I hate a great many things in the world of music. At the top of my own hate list this month isn’t Coldplay, or the fact that Bono deserves to be shot (actually shot: I don’t mean this as an artistic exaggeration. I’d actually pull the trigger) but the fact that one of the most exciting bands at the moment has gone and pun paie in cap. In fact, they’ve not merely pun paie in cap, its more like they’ve stuck their heads in a haystack and set fire to whole thing. LCD Soundsystem are undoubtedly one of the most exciting and influential acts right now. They sound all of the great Punk-Funk acts of the late 70s – Liquid Liquid, ESG, Konk – messing around with a huge pile of vintage synthesizers. And they’ve gone and done the unthinkable for an act with supposed ‘alternative’ credentials: they’ve made a record for Nike.

Not just any record: this is a 45 minute “workout mix”. That’s right: its music for you to do your ‘workout’ routine too. It’s actually excellent. But that’s not the point. The point is that everybody with any sense at least pretends they hate Nike. Of course, nobody really hates Nike, unless you happen live in a tree and have dreadlocks and ask people to call you “Rainbow”. But we do hate the fact that they pay 6 month old babies in Bangladesh about three dollars a year to make their shoes. We have no choice in the matter: we have to buy their trainers to boost our flailing sense of self esteem and to make other people think we’re cool – it’s not as though we have a choice. LCD Soundsystem, however, do. They could have done exactly what many, many groups did when approached by Nike to use their music, and symbolically told them to fuck off. But they didn’t. They sold out.

Number two in my hate list – in fact, numbers two to five – are the CDs that I’ve been sent this month to review. I’ll treat you to a quick rundown:

Seal: Unless you’ve been recently lobotomized, don’t think of buying Seal’s latest CD. Not even lush the Vox Artis Philharmonic Orchestra can save this live LP from being truly, truly terrible.

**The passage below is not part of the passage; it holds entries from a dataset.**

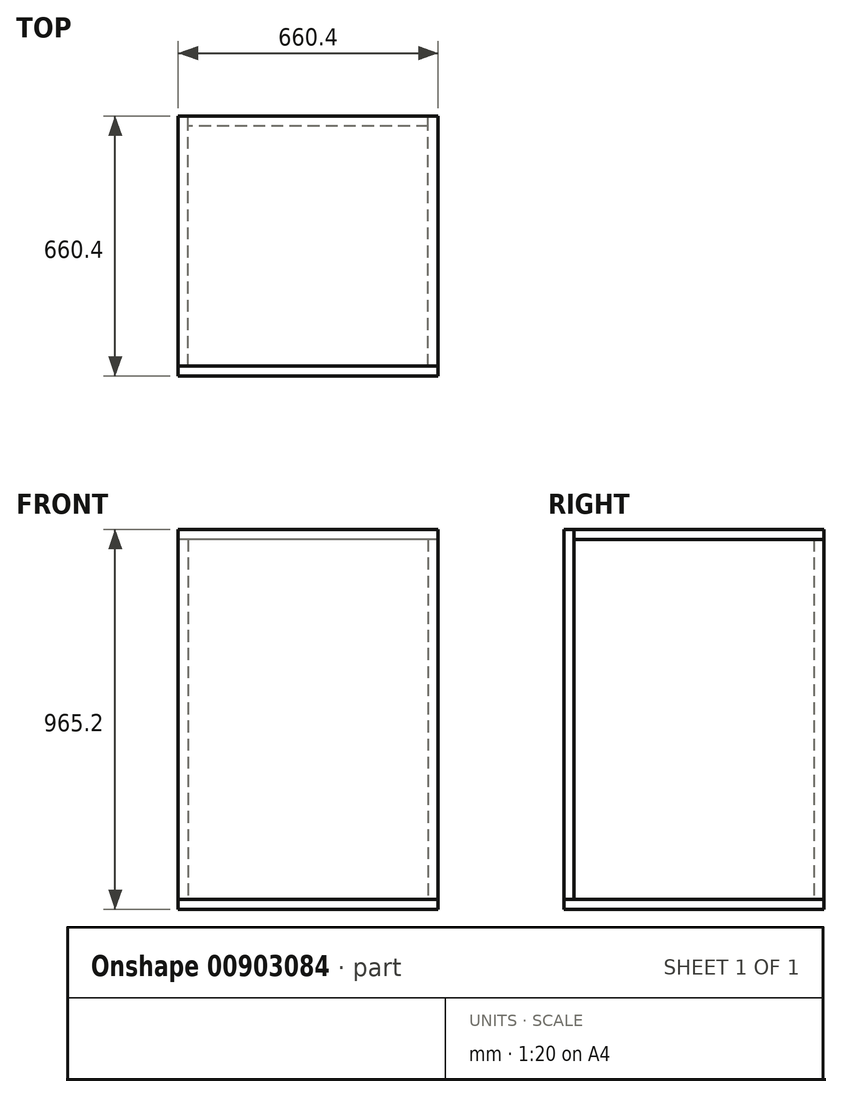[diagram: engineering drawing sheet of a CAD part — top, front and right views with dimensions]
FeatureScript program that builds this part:
annotation { "Feature Type Name" : "Feature", "Feature Type Description" : "" }
export const myFeature = defineFeature(function(context is Context, id is Id, definition is map)
    precondition{}
    {
        {
            var Q0;
            Q0=qCreatedBy(makeId("Top.planeOp"),FACE);
            var sketch = newSketch(context, id + "F0", { "sketchPlane" : qUnion([Q0])});
            skLineSegment(sketch, "E0.bottom", {"start": v(304.8, -304.8) * mm, "end": v(-304.8, -304.8) * mm});
            skLineSegment(sketch, "E0.top", {"start": v(304.8, 304.8) * mm, "end": v(-304.8, 304.8) * mm});
            skLineSegment(sketch, "E0.left", {"start": v(304.8, -304.8) * mm, "end": v(304.8, 304.8) * mm});
            skLineSegment(sketch, "E0.right", {"start": v(-304.8, -304.8) * mm, "end": v(-304.8, 304.8) * mm});
            skPoint(sketch, "E0.middle", {"position": v(0, 0) * mm});
            skLineSegment(sketch, "E1.bottom", {"start": v(330.2, -330.2) * mm, "end": v(-330.2, -330.2) * mm});
            skLineSegment(sketch, "E1.top", {"start": v(330.2, 330.2) * mm, "end": v(-330.2, 330.2) * mm});
            skLineSegment(sketch, "E1.left", {"start": v(330.2, -330.2) * mm, "end": v(330.2, 330.2) * mm});
            skLineSegment(sketch, "E1.right", {"start": v(-330.2, -330.2) * mm, "end": v(-330.2, 330.2) * mm});
            skLineSegment(sketch, "E2", {"start": v(-304.8, 304.8) * mm, "end": v(-304.8, 330.2) * mm});
            skLineSegment(sketch, "E3", {"start": v(304.8, 304.8) * mm, "end": v(304.8, 330.2) * mm});
            skLineSegment(sketch, "E4", {"start": v(-304.8, -304.8) * mm, "end": v(-330.2, -304.8) * mm});
            skLineSegment(sketch, "E5", {"start": v(304.8, -304.8) * mm, "end": v(330.2, -304.8) * mm});
            skSolve(sketch);
        }
        {
            var Q0;
            Q0=makeQuery(id+"F0.imprint","IMPRINT",FACE,{"disambiguationData":[TD([[makeQuery(id+"F0.imprint","IMPRINT",EDGE,{"derivedFrom":sQuery(id+"F0.wireOp",EDGE,"E0.right")}),1.0]])]});
            var Q1;
            Q1=makeQuery(id+"F0.imprint","IMPRINT",FACE,{"disambiguationData":[TD([[makeQuery(id+"F0.imprint","IMPRINT",EDGE,{"derivedFrom":sQuery(id+"F0.wireOp",EDGE,"E0.left")}),-1.0]])]});
            extrude(context, id + "F1", {"entities" : qUnion([Q0, Q1]), "depth" : 914.4 * mm, "offsetDistance" : 25.4 * mm});
        }
        {
            var Q0;
            Q0=makeQuery(id+"F0.imprint","IMPRINT",FACE,{"disambiguationData":[TD([[makeQuery(id+"F0.imprint","IMPRINT",EDGE,{"derivedFrom":sQuery(id+"F0.wireOp",EDGE,"E0.top")}),-1.0]])]});
            var Q1;
            Q1=makeQuery(id+"F1.opExtrude","CAP_FACE",FACE,{"disambiguationData":[OSD([sQuery(id+"F0.wireOp",EDGE,"E0.right"),sQuery(id+"F0.wireOp",EDGE,"E1.top"),sQuery(id+"F0.wireOp",EDGE,"E1.right"),sQuery(id+"F0.wireOp",EDGE,"E2"),sQuery(id+"F0.wireOp",EDGE,"E4")])],"isStart":false});
            extrude(context, id + "F2", {"entities" : qUnion([Q0]), "endBound" : BoundingType.UP_TO_SURFACE, "depth" : 25.4 * mm, "endBoundEntityFace" : qUnion([Q1]), "offsetDistance" : 25.4 * mm});
        }
        {
            var Q0;
            Q0=makeQuery(id+"F1.opExtrude","CAP_FACE",FACE,{"disambiguationData":[OSD([sQuery(id+"F0.wireOp",EDGE,"E0.right"),sQuery(id+"F0.wireOp",EDGE,"E1.top"),sQuery(id+"F0.wireOp",EDGE,"E1.right"),sQuery(id+"F0.wireOp",EDGE,"E2"),sQuery(id+"F0.wireOp",EDGE,"E4")])],"isStart":false});
            var sketch = newSketch(context, id + "F3", { "sketchPlane" : qUnion([Q0])});
            skLineSegment(sketch, "E6.0", {"start": v(-330.2, -304.8) * mm, "end": v(-330.2, 330.2) * mm});
            skLineSegment(sketch, "E6.2", {"start": v(330.2, -304.8) * mm, "end": v(330.2, 330.2) * mm});
            skLineSegment(sketch, "E6.3", {"start": v(330.2, 330.2) * mm, "end": v(-330.2, 330.2) * mm});
            skLineSegment(sketch, "E7", {"start": v(-330.2, -304.8) * mm, "end": v(330.2, -304.8) * mm});
            skPoint(sketch, "E6.1.end.orphan", {"position": v(-330.2, -330.2) * mm});
            skPoint(sketch, "E6.1.start.orphan", {"position": v(330.2, -330.2) * mm});
            skSolve(sketch);
        }
        {
            var Q0;
            Q0 = qSketchRegion(id + "F3", true);
            extrude(context, id + "F4", {"entities" : qUnion([Q0]), "depth" : 25.4 * mm, "offsetDistance" : 25.4 * mm});
        }
        {
            var Q0;
            Q0=qCreatedBy(makeId("Top.planeOp"),FACE);
            var sketch = newSketch(context, id + "F5", { "sketchPlane" : qUnion([Q0])});
            skLineSegment(sketch, "E8.0", {"start": v(-330.2, -330.2) * mm, "end": v(-330.2, 330.2) * mm});
            skLineSegment(sketch, "E8.1", {"start": v(330.2, -330.2) * mm, "end": v(330.2, 330.2) * mm});
            skLineSegment(sketch, "E8.2", {"start": v(330.2, 330.2) * mm, "end": v(-330.2, 330.2) * mm});
            skPoint(sketch, "E8.4", {"position": v(-330.2, -330.2) * mm});
            skPoint(sketch, "E8.5", {"position": v(-330.2, -330.2) * mm});
            skPoint(sketch, "E8.6", {"position": v(330.2, -330.2) * mm});
            skPoint(sketch, "E8.7", {"position": v(330.2, -330.2) * mm});
            skLineSegment(sketch, "E9.0", {"start": v(330.2, -330.2) * mm, "end": v(-330.2, -330.2) * mm});
            skSolve(sketch);
        }
        {
            var Q0;
            Q0 = qSketchRegion(id + "F5", true);
            extrude(context, id + "F6", {"entities" : qUnion([Q0]), "oppositeDirection" : true, "depth" : 25.4 * mm, "offsetDistance" : 25.4 * mm});
        }
        {
            var Q0;
            Q0=makeQuery(id+"F1.opExtrude","SWEPT_FACE",FACE,{"disambiguationData":[OSD([sQuery(id+"F0.wireOp",EDGE,"E4")])]});
            var sketch = newSketch(context, id + "F7", { "sketchPlane" : qUnion([Q0])});
            skLineSegment(sketch, "E10.bottom", {"start": v(-330.2, 939.8) * mm, "end": v(330.2, 939.8) * mm});
            skLineSegment(sketch, "E10.top", {"start": v(-330.2, 0) * mm, "end": v(330.2, 0) * mm});
            skLineSegment(sketch, "E10.left", {"start": v(-330.2, 939.8) * mm, "end": v(-330.2, 0) * mm});
            skLineSegment(sketch, "E10.right", {"start": v(330.2, 939.8) * mm, "end": v(330.2, 0) * mm});
            skSolve(sketch);
        }
        {
            var Q0;
            Q0 = qSketchRegion(id + "F7", true);
            extrude(context, id + "F8", {"entities" : qUnion([Q0]), "depth" : 25.4 * mm, "offsetDistance" : 25.4 * mm});
        }
    });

Fergie: Zero-charisma Fergie brings out her zero-charisma debut LP. She also makes the criminal mistake of singing a song about London Bridge “going up and down”, when in fact London Bridge doesn’t move at all. She means Tower Bridge. Americans know nothing about London. Fact.

Tatu: Tatu were funny for about thirty seconds, and mildly arousing for about half that time. They’re “Greatest Hits” compilation is a joke, unredeemed even by the fact that they cover one of the greatest songs in the history of music, “How Soon Is Now”, by The Smiths. Sorry.

Voltage: This month’s single Romanian CD, the album Revelator, is a national embarrassment. I suggest that they put quotation on all further records that they choose to release onto the undeserving public as a kind of health warning. Preferably in big letters. In capitals: NATIONAL EMBARRASSMENT.

James Morrison: If you like James Blunt then you’ll love James Morrison, the latest rival to the throne of truly execrable music designed to be played in supermarkets.

Praise the Lord, then for the Scissor Sisters. Unless Elton John, Freddie Mercury and Jimmy Summerville are planning on forming a super-group, the Scissor Sisters can safely be said to be the gayest band in show-business. Half of their second proper album, entitled Ta-Dah, is just a little bit too silly and over the top, but they more than make up for it with the other half of the LP, which is basically all potential singles material. The only gem in this month’s musical dung-heap.